A idéia era a de irem expandindo a rede de territórios livres até que engolfassem toda a sociedade. Então, em vez de colocarem a tomada do poder como ponto-de-partida para as transformações sociais, deflagradas de cima para baixo, eles pretendiam expandir horizontalmente seu modelo, pelo exemplo e adesão voluntária (nunca pela coerção!), até que se tornasse dominante.

Acreditavam que, descaracterizando seus ideais para conquistarem os podres poderes, os revolucionários acabavam sendo mudados pelo mundo antes de conseguirem mudar o mundo. Então, era preciso que ambos os processos ocorressem simultaneamente: deveriam construir-se como homens novos à medida que fossem construindo a sociedade nova.
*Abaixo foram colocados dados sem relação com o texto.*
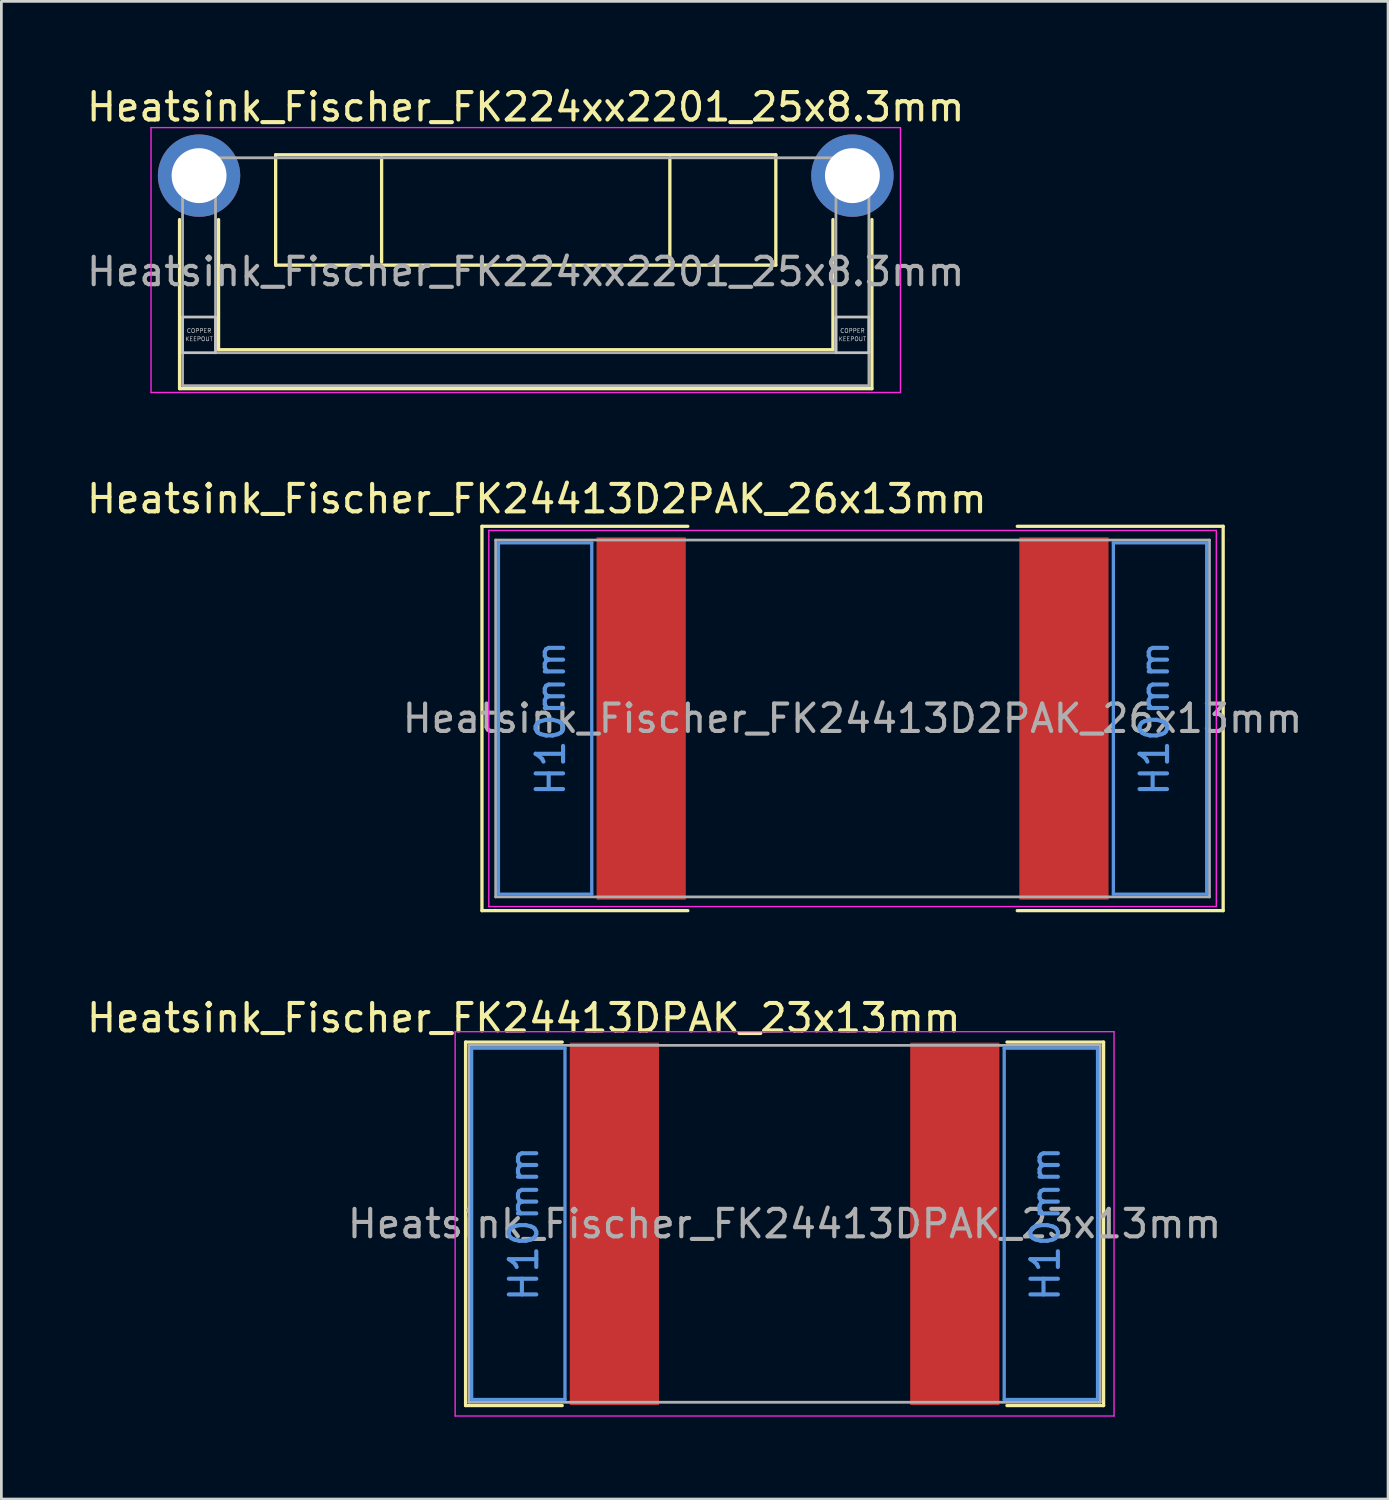
<source format=kicad_pcb>
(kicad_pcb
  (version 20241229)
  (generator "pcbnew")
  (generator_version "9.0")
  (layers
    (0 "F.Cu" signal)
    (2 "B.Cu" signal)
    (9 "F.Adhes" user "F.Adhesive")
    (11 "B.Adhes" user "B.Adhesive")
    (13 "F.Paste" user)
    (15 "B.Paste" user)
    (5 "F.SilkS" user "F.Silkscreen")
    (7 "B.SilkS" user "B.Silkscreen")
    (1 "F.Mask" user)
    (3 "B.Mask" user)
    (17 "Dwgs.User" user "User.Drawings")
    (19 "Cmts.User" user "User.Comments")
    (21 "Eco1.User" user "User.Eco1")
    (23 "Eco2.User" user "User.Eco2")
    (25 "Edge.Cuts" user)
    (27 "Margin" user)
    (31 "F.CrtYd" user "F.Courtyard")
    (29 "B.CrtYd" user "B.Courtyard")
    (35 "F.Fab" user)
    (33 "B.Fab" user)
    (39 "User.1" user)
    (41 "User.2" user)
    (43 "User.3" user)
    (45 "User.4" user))
  (footprint "Heatsink_Fischer_FK24413D2PAK_26x13mm"
    (layer "F.Cu")
    (at 28.006 23.122)
    (property "Reference" "Heatsink_Fischer_FK24413D2PAK_26x13mm" (at -11.5 -8 180) (layer "F.SilkS") (effects (font (size 1 1) (thickness 0.15))))
    (attr smd)
    (fp_line (start -13.5 -7) (end -6 -7) (stroke (width 0.12) (type solid)) (layer "F.SilkS"))
    (fp_line (start -13.5 7) (end -13.5 -7) (stroke (width 0.12) (type solid)) (layer "F.SilkS"))
    (fp_line (start -13.5 7) (end -6 7) (stroke (width 0.12) (type solid)) (layer "F.SilkS"))
    (fp_line (start 6 -7) (end 13.5 -7) (stroke (width 0.12) (type solid)) (layer "F.SilkS"))
    (fp_line (start 6 7) (end 13.5 7) (stroke (width 0.12) (type solid)) (layer "F.SilkS"))
    (fp_line (start 13.5 -7) (end 13.5 7) (stroke (width 0.12) (type solid)) (layer "F.SilkS"))
    (fp_line (start -12.9 -6.4) (end -9.5 -6.4) (stroke (width 0.12) (type solid)) (layer "Cmts.User"))
    (fp_line (start -12.9 6.4) (end -12.9 -6.4) (stroke (width 0.12) (type solid)) (layer "Cmts.User"))
    (fp_line (start -9.5 -6.4) (end -9.5 6.4) (stroke (width 0.12) (type solid)) (layer "Cmts.User"))
    (fp_line (start -9.5 6.4) (end -12.9 6.4) (stroke (width 0.12) (type solid)) (layer "Cmts.User"))
    (fp_line (start 9.5 6.4) (end 9.5 -6.4) (stroke (width 0.12) (type solid)) (layer "Cmts.User"))
    (fp_line (start 9.5 6.4) (end 12.9 6.4) (stroke (width 0.12) (type solid)) (layer "Cmts.User"))
    (fp_line (start 12.9 -6.4) (end 9.5 -6.4) (stroke (width 0.12) (type solid)) (layer "Cmts.User"))
    (fp_line (start 12.9 6.4) (end 12.9 -6.4) (stroke (width 0.12) (type solid)) (layer "Cmts.User"))
    (fp_line (start -13.25 -6.85) (end -13.25 6.85) (stroke (width 0.05) (type solid)) (layer "F.CrtYd"))
    (fp_line (start -13.25 -6.85) (end 13.25 -6.85) (stroke (width 0.05) (type solid)) (layer "F.CrtYd"))
    (fp_line (start 13.25 6.85) (end -13.25 6.85) (stroke (width 0.05) (type solid)) (layer "F.CrtYd"))
    (fp_line (start 13.25 6.85) (end 13.25 -6.85) (stroke (width 0.05) (type solid)) (layer "F.CrtYd"))
    (fp_line (start -13 -6.5) (end 13 -6.5) (stroke (width 0.1) (type solid)) (layer "F.Fab"))
    (fp_line (start -13 6.5) (end -13 -6.5) (stroke (width 0.1) (type solid)) (layer "F.Fab"))
    (fp_line (start 13 -6.5) (end 13 6.5) (stroke (width 0.1) (type solid)) (layer "F.Fab"))
    (fp_line (start 13 6.5) (end -13 6.5) (stroke (width 0.1) (type solid)) (layer "F.Fab"))
    (fp_text user "H10mm" (at 11 0 90) (layer "Cmts.User") (effects (font (size 1 1) (thickness 0.15))))
    (fp_text user "H10mm" (at -11 0 90) (layer "Cmts.User") (effects (font (size 1 1) (thickness 0.15))))
    (fp_text user "${REFERENCE}" (at 0 0 0) (layer "F.Fab") (effects (font (size 1 1) (thickness 0.15))))
    (pad "1" smd rect (at -7.7 0 180) (size 3.25 13.2) (layers "F.Cu" "F.Mask" "F.Paste"))
    (pad "1" smd rect (at 7.7 0) (size 3.25 13.2) (layers "F.Cu" "F.Mask" "F.Paste")))
  (footprint "Heatsink_Fischer_FK24413DPAK_23x13mm"
    (layer "F.Cu")
    (at 25.53 41.53)
    (property "Reference" "Heatsink_Fischer_FK24413DPAK_23x13mm" (at -9.5 -7.5 180) (layer "F.SilkS") (effects (font (size 1 1) (thickness 0.15))))
    (attr smd)
    (fp_line (start -11.62 -6.62) (end -8.1 -6.62) (stroke (width 0.12) (type solid)) (layer "F.SilkS"))
    (fp_line (start -11.62 6.62) (end -11.62 -6.62) (stroke (width 0.12) (type solid)) (layer "F.SilkS"))
    (fp_line (start -11.62 6.62) (end -8.1 6.62) (stroke (width 0.12) (type solid)) (layer "F.SilkS"))
    (fp_line (start 8.1 -6.62) (end 11.62 -6.62) (stroke (width 0.12) (type solid)) (layer "F.SilkS"))
    (fp_line (start 8.1 6.62) (end 11.62 6.62) (stroke (width 0.12) (type solid)) (layer "F.SilkS"))
    (fp_line (start 11.62 -6.62) (end 11.62 6.62) (stroke (width 0.12) (type solid)) (layer "F.SilkS"))
    (fp_line (start -11.4 -6.4) (end -8 -6.4) (stroke (width 0.12) (type solid)) (layer "Cmts.User"))
    (fp_line (start -11.4 6.4) (end -11.4 -6.4) (stroke (width 0.12) (type solid)) (layer "Cmts.User"))
    (fp_line (start -8 -6.4) (end -8 6.4) (stroke (width 0.12) (type solid)) (layer "Cmts.User"))
    (fp_line (start -8 6.4) (end -11.4 6.4) (stroke (width 0.12) (type solid)) (layer "Cmts.User"))
    (fp_line (start 8 6.4) (end 8 -6.4) (stroke (width 0.12) (type solid)) (layer "Cmts.User"))
    (fp_line (start 8 6.4) (end 11.4 6.4) (stroke (width 0.12) (type solid)) (layer "Cmts.User"))
    (fp_line (start 11.4 -6.4) (end 8 -6.4) (stroke (width 0.12) (type solid)) (layer "Cmts.User"))
    (fp_line (start 11.4 6.4) (end 11.4 -6.4) (stroke (width 0.12) (type solid)) (layer "Cmts.User"))
    (fp_line (start -12 -7) (end -12 7) (stroke (width 0.05) (type solid)) (layer "F.CrtYd"))
    (fp_line (start -12 -7) (end 12 -7) (stroke (width 0.05) (type solid)) (layer "F.CrtYd"))
    (fp_line (start 12 7) (end -12 7) (stroke (width 0.05) (type solid)) (layer "F.CrtYd"))
    (fp_line (start 12 7) (end 12 -7) (stroke (width 0.05) (type solid)) (layer "F.CrtYd"))
    (fp_line (start -11.5 -6.5) (end 11.5 -6.5) (stroke (width 0.1) (type solid)) (layer "F.Fab"))
    (fp_line (start -11.5 6.5) (end -11.5 -6.5) (stroke (width 0.1) (type solid)) (layer "F.Fab"))
    (fp_line (start 11.5 -6.5) (end 11.5 6.5) (stroke (width 0.1) (type solid)) (layer "F.Fab"))
    (fp_line (start 11.5 6.5) (end -11.5 6.5) (stroke (width 0.1) (type solid)) (layer "F.Fab"))
    (fp_text user "H10mm" (at -9.5 0 90) (layer "Cmts.User") (effects (font (size 1 1) (thickness 0.15))))
    (fp_text user "H10mm" (at 9.5 0 90) (layer "Cmts.User") (effects (font (size 1 1) (thickness 0.15))))
    (fp_text user "${REFERENCE}" (at 0 0 0) (layer "F.Fab") (effects (font (size 1 1) (thickness 0.15))))
    (pad "1" smd rect (at -6.2 0 180) (size 3.25 13.2) (layers "F.Cu" "F.Mask" "F.Paste"))
    (pad "1" smd rect (at 6.2 0) (size 3.25 13.2) (layers "F.Cu" "F.Mask" "F.Paste")))
  (footprint "Heatsink_Fischer_FK224xx2201_25x8.3mm"
    (layer "F.Cu")
    (at 4.201 3.348)
    (property "Reference" "Heatsink_Fischer_FK224xx2201_25x8.3mm" (at 11.9 -2.5 180) (layer "F.SilkS") (effects (font (size 1 1) (thickness 0.15))))
    (attr through_hole)
    (fp_line (start -0.71 1.6) (end -0.71 7.76) (stroke (width 0.12) (type solid)) (layer "F.SilkS"))
    (fp_line (start 0.71 1.6) (end 0.71 6.34) (stroke (width 0.12) (type solid)) (layer "F.SilkS"))
    (fp_line (start 2.79 -0.76) (end 2.79 3.26) (stroke (width 0.12) (type solid)) (layer "F.SilkS"))
    (fp_line (start 2.79 3.26) (end 21.01 3.26) (stroke (width 0.12) (type solid)) (layer "F.SilkS"))
    (fp_line (start 6.65 -0.65) (end 6.65 3.15) (stroke (width 0.12) (type solid)) (layer "F.SilkS"))
    (fp_line (start 17.15 -0.65) (end 17.15 3.15) (stroke (width 0.12) (type solid)) (layer "F.SilkS"))
    (fp_line (start 21.01 -0.76) (end 2.79 -0.76) (stroke (width 0.12) (type solid)) (layer "F.SilkS"))
    (fp_line (start 21.01 3.26) (end 21.01 -0.76) (stroke (width 0.12) (type solid)) (layer "F.SilkS"))
    (fp_line (start 23.09 1.6) (end 23.09 6.34) (stroke (width 0.12) (type solid)) (layer "F.SilkS"))
    (fp_line (start 23.09 6.34) (end 0.71 6.34) (stroke (width 0.12) (type solid)) (layer "F.SilkS"))
    (fp_line (start 24.51 1.6) (end 24.51 7.76) (stroke (width 0.12) (type solid)) (layer "F.SilkS"))
    (fp_line (start 24.51 7.76) (end -0.71 7.76) (stroke (width 0.12) (type solid)) (layer "F.SilkS"))
    (fp_line (start -0.6 5.15) (end 0.6 5.15) (stroke (width 0.1) (type solid)) (layer "Dwgs.User"))
    (fp_line (start -0.6 6.45) (end -0.6 5.15) (stroke (width 0.1) (type solid)) (layer "Dwgs.User"))
    (fp_line (start 0.6 5.15) (end 0.6 6.45) (stroke (width 0.1) (type solid)) (layer "Dwgs.User"))
    (fp_line (start 0.6 6.45) (end -0.6 6.45) (stroke (width 0.1) (type solid)) (layer "Dwgs.User"))
    (fp_line (start 23.2 5.15) (end 24.4 5.15) (stroke (width 0.1) (type solid)) (layer "Dwgs.User"))
    (fp_line (start 23.2 6.45) (end 23.2 5.15) (stroke (width 0.1) (type solid)) (layer "Dwgs.User"))
    (fp_line (start 24.4 5.15) (end 24.4 6.45) (stroke (width 0.1) (type solid)) (layer "Dwgs.User"))
    (fp_line (start 24.4 6.45) (end 23.2 6.45) (stroke (width 0.1) (type solid)) (layer "Dwgs.User"))
    (fp_line (start -1.75 -1.75) (end -1.75 7.9) (stroke (width 0.05) (type solid)) (layer "F.CrtYd"))
    (fp_line (start -1.75 -1.75) (end 25.55 -1.75) (stroke (width 0.05) (type solid)) (layer "F.CrtYd"))
    (fp_line (start 25.55 7.9) (end -1.75 7.9) (stroke (width 0.05) (type solid)) (layer "F.CrtYd"))
    (fp_line (start 25.55 7.9) (end 25.55 -1.75) (stroke (width 0.05) (type solid)) (layer "F.CrtYd"))
    (fp_line (start -0.6 -0.65) (end 24.4 -0.65) (stroke (width 0.1) (type solid)) (layer "F.Fab"))
    (fp_line (start -0.6 7.65) (end -0.6 -0.65) (stroke (width 0.1) (type solid)) (layer "F.Fab"))
    (fp_line (start 0.6 -0.65) (end 0.6 6.45) (stroke (width 0.1) (type solid)) (layer "F.Fab"))
    (fp_line (start 23.2 -0.65) (end 23.2 6.45) (stroke (width 0.1) (type solid)) (layer "F.Fab"))
    (fp_line (start 23.2 6.45) (end 0.6 6.45) (stroke (width 0.1) (type solid)) (layer "F.Fab"))
    (fp_line (start 24.4 -0.65) (end 24.4 7.65) (stroke (width 0.1) (type solid)) (layer "F.Fab"))
    (fp_line (start 24.4 7.65) (end -0.6 7.65) (stroke (width 0.1) (type solid)) (layer "F.Fab"))
    (fp_text user "KEEPOUT" (at 0 5.95 0) (layer "Dwgs.User") (effects (font (size 0.15 0.15) (thickness 0.02))))
    (fp_text user "COPPER" (at 23.8 5.65 0) (layer "Dwgs.User") (effects (font (size 0.15 0.15) (thickness 0.02))))
    (fp_text user "KEEPOUT" (at 23.8 5.95 0) (layer "Dwgs.User") (effects (font (size 0.15 0.15) (thickness 0.02))))
    (fp_text user "COPPER" (at 0 5.65 0) (layer "Dwgs.User") (effects (font (size 0.15 0.15) (thickness 0.02))))
    (fp_text user "${REFERENCE}" (at 11.9 3.5 0) (layer "F.Fab") (effects (font (size 1 1) (thickness 0.15))))
    (pad "1" thru_hole circle (at 0 0) (size 3 3) (drill 2) (layers "*.Cu" "*.Mask"))
    (pad "1" thru_hole circle (at 23.8 0) (size 3 3) (drill 2) (layers "*.Cu" "*.Mask")))
  (gr_rect
    (start -3 -3)
    (end 47.512 51.555)
    (stroke (width 0.1) (type default))
    (fill no)
    (layer "Edge.Cuts")))
</source>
Esse anarquismo renascido das cinzas e atualizado foi o último grande referencial revolucionário do nosso tempo, daí despertar até hoje a simpatia dos jovens que buscam a saída do inferno pamonha do capitalismo (uma definição antológica do Paulo Francis!) e a ojeriza daquela esquerda que ainda se restringe aos projetos de conquista do poder político.

A questão é se, como em outras circunstâncias históricas, a maré revolucionária será novamente retomada a partir do último ápice atingido (mesmo que com intervalo de décadas entre os dois ascensos).

Os artistas, antenas da raça, crêem que sim. Desde o genial cineasta suíço Alain Tanner (Jonas, Que Terá 25 Anos no Ano 2000), para quem as vertentes e tendências de 1968 voltarão a confluir, reatando-se os fios da História; até nosso saudoso Raul Seixas, que nos aconselhava a tentarmos outra vez e tantas vezes quantas fossem necessárias, não dando ouvidos às pregações tendenciosas da mídia contra a geração das flores e das barricadas.

Esta digressão, que começou citando uma pungente canção de Vandré, merece ser encerrada com um desabafo, que talvez venha a se revelar profético, do bravo guerreiro Raulzito: “Todo jornal que eu leio/ Me diz que a gente já era/ Que já não é mais primavera/ Oh baby, oh baby,/ A gente ainda nem começou”.